Sono tempi grillini dove tutto vale, dove ogni realtà ci supera, dove minchiata scaccia minchiata, la toninellata di turno, il Giuseppi con fidanzata cartonata, il Casalino che cambia moroso perché l’altro gli ha svuotato la card, l’Azzolina che vede ovunque infrazioni, e poi e poi e poi, e poi… il selfie autopromozionale con logorrea Scanzi, spalline strette e cervellino ancor più sottile, con l’ex beverone che gli ricambia la promozione. Robetta che, ci fosse un Ordine vigile, dovrebbe provvedere, visto che le markette coi politici sarebbero proibite a termini deontologici: ma è lo stesso figurante, detto “Fight Club”, che era arrivato a spararsi una posa pure con Giuseppi e, sotto: comperate il mio libro.

Cazzari verdi, gialli, Cazzari ScanziMaio, cazzari che più cazzari non si può, c’è sempre un cazzaro più cazzaro che si scazza. Oh, beninteso, fanno bene a ritrarsi vergini di lacerti tappezzieri: noi scettici lo diciamo da sempre, senonché son proprio loro a fremere di indignazione, a scazzare col moralismo sanitario, sia pure a fasi alterne giacché la vita in certi casi irrimediabili è un pendolo tra la noia e il ridicolo, entrambi inflitti a chi legge o ascolta: un giorno bisognerà pure prendere atto che qui c’è gente, piccola gente di pessimo gusto, di livello elementare, inteso come scuola: i cazzari dell’Azzolina, potrebbe essere un nuovo libello, sempre quello e sempre bello.

Diciamo che i simili si bazzicano, che Di Maio sta alla Farnesina come lo Scanzi al giornalismo, speriamo solo che l’ars amandi sia appena un po’ più turgida di quella vergandi. Ma sono tempi così, grande madre Gaia pensaci tu. Ed è subito sega, ci fu un tempo non lontano in cui l’Andrea si effigiava con il Dibba, si vede che ha cambiato opportunità. O, come direbbe la Taverna, un’altra del livello, “era un momento diverso”. Diceva Oscar Wilde, del resto, che “la coerenza è l’ultimo rifugio delle persone prive di immaginazione”.

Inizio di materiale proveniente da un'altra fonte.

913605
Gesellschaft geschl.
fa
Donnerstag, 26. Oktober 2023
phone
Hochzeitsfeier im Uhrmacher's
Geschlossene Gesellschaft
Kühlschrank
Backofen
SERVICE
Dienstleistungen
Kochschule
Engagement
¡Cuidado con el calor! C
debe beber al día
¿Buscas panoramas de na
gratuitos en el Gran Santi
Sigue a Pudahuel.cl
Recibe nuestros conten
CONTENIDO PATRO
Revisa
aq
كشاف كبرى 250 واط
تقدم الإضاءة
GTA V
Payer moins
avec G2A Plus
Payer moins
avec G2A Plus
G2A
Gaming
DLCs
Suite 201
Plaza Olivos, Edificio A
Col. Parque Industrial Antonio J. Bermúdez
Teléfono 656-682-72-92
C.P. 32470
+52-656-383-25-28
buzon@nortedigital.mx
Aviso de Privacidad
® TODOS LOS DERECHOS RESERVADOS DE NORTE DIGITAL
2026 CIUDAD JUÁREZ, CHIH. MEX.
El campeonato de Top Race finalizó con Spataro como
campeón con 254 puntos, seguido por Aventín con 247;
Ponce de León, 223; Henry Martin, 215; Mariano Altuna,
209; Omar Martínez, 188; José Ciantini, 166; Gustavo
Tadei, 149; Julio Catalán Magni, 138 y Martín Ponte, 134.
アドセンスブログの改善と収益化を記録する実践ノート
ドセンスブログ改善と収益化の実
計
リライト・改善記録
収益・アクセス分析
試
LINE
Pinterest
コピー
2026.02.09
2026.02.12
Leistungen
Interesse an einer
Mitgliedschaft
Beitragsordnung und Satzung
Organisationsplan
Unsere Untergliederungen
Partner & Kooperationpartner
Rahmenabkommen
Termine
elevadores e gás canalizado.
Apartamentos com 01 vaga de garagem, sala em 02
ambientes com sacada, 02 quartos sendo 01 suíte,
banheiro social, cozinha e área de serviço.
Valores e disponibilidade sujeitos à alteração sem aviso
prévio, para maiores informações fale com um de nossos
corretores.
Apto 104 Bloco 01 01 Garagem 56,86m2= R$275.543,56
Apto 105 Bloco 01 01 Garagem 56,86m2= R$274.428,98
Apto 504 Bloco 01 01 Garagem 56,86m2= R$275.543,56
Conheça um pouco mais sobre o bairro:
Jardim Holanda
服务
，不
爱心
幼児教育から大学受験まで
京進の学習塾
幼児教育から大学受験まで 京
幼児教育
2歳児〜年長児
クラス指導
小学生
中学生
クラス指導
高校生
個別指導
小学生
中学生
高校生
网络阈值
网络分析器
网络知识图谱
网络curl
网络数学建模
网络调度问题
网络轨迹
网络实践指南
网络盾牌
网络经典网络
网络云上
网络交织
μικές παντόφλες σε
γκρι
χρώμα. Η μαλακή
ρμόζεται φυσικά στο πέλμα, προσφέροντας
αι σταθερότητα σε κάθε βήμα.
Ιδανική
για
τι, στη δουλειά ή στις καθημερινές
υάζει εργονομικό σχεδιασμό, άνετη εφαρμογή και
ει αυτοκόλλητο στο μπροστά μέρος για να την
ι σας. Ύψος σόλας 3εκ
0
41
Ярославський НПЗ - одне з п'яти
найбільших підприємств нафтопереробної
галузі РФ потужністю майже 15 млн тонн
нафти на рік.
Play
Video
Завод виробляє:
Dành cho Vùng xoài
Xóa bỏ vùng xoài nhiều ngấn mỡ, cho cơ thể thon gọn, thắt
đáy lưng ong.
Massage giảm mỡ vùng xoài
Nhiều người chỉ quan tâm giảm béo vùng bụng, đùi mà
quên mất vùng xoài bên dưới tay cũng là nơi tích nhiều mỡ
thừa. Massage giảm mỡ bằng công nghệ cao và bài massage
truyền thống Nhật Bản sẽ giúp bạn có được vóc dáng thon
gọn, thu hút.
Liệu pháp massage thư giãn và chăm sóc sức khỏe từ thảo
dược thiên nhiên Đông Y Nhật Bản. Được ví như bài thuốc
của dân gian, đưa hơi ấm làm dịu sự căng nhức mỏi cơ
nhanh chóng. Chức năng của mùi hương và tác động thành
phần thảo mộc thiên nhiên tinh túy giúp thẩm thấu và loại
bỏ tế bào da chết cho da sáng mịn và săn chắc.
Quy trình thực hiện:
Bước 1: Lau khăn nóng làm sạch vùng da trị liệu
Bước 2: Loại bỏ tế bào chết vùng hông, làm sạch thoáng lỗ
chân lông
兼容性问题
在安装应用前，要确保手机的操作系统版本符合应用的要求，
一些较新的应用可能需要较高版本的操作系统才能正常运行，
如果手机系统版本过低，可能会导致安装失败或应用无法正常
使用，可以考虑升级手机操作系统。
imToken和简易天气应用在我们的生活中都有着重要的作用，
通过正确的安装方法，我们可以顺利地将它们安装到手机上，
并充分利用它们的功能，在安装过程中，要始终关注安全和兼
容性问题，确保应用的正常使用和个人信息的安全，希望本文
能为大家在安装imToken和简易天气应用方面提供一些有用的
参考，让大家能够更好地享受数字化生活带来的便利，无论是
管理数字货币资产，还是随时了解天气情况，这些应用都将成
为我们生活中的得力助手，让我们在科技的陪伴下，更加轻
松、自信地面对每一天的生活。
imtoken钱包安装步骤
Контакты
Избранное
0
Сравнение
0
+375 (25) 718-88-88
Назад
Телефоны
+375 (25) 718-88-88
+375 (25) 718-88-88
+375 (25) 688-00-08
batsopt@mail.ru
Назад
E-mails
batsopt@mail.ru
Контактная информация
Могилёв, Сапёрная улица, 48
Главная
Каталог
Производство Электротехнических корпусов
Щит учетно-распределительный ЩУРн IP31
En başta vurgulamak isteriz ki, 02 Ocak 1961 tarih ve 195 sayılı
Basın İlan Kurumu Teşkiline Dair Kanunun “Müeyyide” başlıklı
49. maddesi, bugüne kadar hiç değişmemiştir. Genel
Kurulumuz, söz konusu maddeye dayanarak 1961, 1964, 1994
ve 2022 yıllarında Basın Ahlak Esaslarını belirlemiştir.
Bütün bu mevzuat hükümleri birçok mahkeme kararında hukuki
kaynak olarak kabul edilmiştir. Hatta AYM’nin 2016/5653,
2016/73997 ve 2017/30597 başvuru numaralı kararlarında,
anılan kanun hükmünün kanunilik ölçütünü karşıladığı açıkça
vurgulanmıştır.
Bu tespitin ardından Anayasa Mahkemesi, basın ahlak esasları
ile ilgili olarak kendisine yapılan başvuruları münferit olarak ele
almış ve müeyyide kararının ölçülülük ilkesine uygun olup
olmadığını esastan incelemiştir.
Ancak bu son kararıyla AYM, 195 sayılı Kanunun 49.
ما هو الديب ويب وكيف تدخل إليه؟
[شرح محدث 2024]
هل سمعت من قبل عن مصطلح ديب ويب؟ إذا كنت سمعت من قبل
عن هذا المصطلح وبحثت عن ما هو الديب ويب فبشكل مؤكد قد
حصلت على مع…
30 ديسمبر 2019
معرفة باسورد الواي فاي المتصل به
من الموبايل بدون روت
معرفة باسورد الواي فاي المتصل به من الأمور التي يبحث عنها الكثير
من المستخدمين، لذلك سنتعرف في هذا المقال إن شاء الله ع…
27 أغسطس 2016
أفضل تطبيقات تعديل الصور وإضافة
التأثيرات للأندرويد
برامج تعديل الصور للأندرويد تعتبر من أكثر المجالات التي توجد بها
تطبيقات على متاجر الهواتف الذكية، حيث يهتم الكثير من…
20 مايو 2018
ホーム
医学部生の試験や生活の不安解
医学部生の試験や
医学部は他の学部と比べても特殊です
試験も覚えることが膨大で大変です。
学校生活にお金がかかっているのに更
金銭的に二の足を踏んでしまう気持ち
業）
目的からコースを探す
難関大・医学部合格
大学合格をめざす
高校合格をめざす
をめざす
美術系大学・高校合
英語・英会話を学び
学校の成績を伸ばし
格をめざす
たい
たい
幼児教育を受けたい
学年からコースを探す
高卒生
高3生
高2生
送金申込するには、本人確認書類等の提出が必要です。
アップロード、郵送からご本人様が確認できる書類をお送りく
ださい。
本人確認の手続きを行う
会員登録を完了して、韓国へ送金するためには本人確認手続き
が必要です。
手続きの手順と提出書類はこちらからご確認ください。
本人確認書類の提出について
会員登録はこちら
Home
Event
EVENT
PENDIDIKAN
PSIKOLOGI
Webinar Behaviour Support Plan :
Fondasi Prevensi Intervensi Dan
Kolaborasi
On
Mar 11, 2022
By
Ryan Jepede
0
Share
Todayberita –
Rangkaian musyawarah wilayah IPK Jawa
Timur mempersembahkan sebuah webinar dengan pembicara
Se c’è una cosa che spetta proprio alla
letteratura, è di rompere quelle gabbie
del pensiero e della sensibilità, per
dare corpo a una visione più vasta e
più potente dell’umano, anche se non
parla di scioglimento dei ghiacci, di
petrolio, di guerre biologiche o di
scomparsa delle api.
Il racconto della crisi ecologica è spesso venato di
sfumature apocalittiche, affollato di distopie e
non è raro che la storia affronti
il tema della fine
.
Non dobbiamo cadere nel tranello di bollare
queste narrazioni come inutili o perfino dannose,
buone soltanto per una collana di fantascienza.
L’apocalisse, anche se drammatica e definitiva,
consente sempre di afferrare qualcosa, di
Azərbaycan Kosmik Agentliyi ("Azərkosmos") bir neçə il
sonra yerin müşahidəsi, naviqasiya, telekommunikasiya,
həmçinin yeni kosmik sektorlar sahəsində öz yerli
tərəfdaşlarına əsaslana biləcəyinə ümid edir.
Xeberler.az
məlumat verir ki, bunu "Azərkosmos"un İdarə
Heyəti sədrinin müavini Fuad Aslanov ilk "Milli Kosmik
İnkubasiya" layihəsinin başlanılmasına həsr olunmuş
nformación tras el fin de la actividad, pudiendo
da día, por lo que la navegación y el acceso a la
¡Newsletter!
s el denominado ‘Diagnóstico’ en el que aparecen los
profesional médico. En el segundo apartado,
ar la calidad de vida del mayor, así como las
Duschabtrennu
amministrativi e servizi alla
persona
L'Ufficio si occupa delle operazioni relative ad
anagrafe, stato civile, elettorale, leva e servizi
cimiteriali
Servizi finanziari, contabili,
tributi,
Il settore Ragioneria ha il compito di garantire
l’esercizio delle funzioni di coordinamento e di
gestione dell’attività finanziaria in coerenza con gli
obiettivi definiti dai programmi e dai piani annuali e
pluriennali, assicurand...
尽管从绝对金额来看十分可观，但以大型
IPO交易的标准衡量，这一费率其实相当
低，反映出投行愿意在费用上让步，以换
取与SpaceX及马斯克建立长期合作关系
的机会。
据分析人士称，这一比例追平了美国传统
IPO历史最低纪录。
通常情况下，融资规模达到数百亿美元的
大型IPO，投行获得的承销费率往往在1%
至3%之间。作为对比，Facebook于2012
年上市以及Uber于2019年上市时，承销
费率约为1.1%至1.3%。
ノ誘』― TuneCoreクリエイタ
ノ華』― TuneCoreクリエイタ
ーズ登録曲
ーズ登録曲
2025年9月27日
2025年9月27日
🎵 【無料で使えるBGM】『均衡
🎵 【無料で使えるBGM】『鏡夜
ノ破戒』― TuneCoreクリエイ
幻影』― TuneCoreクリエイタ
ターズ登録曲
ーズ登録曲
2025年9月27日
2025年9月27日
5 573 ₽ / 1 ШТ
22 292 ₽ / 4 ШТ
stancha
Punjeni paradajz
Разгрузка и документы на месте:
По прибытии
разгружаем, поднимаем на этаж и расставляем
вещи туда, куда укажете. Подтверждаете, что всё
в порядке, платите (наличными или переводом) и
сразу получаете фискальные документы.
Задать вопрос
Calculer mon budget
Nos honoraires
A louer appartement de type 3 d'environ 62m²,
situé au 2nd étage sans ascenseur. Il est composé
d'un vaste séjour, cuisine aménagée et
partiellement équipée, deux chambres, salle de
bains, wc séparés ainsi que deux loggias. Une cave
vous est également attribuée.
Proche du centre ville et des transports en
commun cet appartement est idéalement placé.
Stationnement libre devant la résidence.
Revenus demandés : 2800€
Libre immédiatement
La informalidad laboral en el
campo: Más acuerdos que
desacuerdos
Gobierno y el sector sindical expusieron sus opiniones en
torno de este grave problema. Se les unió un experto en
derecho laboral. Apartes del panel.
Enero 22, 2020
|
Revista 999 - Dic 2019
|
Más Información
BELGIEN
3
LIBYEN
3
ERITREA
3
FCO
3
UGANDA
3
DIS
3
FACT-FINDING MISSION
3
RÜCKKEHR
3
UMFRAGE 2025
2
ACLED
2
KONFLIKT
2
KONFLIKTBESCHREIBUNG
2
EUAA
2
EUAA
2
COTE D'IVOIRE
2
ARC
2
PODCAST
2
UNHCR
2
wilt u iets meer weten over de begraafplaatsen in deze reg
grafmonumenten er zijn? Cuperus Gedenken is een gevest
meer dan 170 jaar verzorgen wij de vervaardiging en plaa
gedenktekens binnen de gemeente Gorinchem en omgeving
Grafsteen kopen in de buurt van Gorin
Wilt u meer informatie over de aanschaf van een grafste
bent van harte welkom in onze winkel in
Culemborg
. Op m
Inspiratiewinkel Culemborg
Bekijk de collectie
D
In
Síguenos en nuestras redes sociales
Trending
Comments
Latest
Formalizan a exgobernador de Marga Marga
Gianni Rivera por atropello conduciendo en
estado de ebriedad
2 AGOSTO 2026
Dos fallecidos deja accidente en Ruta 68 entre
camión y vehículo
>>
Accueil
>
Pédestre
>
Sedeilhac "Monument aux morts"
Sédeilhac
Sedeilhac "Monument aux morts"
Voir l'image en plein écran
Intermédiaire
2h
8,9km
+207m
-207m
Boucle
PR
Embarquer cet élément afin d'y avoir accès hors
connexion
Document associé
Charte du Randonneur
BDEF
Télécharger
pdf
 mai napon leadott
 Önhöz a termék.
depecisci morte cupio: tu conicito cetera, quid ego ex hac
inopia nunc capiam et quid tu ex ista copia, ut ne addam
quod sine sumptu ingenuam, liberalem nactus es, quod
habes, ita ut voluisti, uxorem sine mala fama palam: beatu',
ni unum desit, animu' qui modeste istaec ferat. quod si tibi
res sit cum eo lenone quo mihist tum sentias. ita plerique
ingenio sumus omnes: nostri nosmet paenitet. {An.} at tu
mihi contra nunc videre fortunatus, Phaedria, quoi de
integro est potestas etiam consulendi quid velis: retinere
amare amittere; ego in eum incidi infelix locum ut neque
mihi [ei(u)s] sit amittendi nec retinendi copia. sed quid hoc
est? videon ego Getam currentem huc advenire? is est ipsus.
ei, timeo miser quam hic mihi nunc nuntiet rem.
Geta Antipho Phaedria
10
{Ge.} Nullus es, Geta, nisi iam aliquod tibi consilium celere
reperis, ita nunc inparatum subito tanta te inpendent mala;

Logorrea S. è addirittura immaginifico, peccato solo sia così prolifico: quanto niente sprecato, “l’attività intensa” diceva Stevenson “è un segno di scarsa vitalità”. A vedere certe silouhette, c’è da sospettarlo. Poi definirsi ministri o, addirittura, “rockstar del giornalismo” è un attimo, ma qui siamo al più becero neomelodico. Forse erano meglio le mascherine, non per sanità ma per decenza. Ecco, magari, compagni grillini, ricordatevene la prossima volta: a passare da moralisti a venerati cazzari è un attimo; diceva Herbert George Wells, che la sapeva lunga: “L’indignazione morale è l’invidia con l’aureola”. Sono finiti i santi, restano solo i cazzari.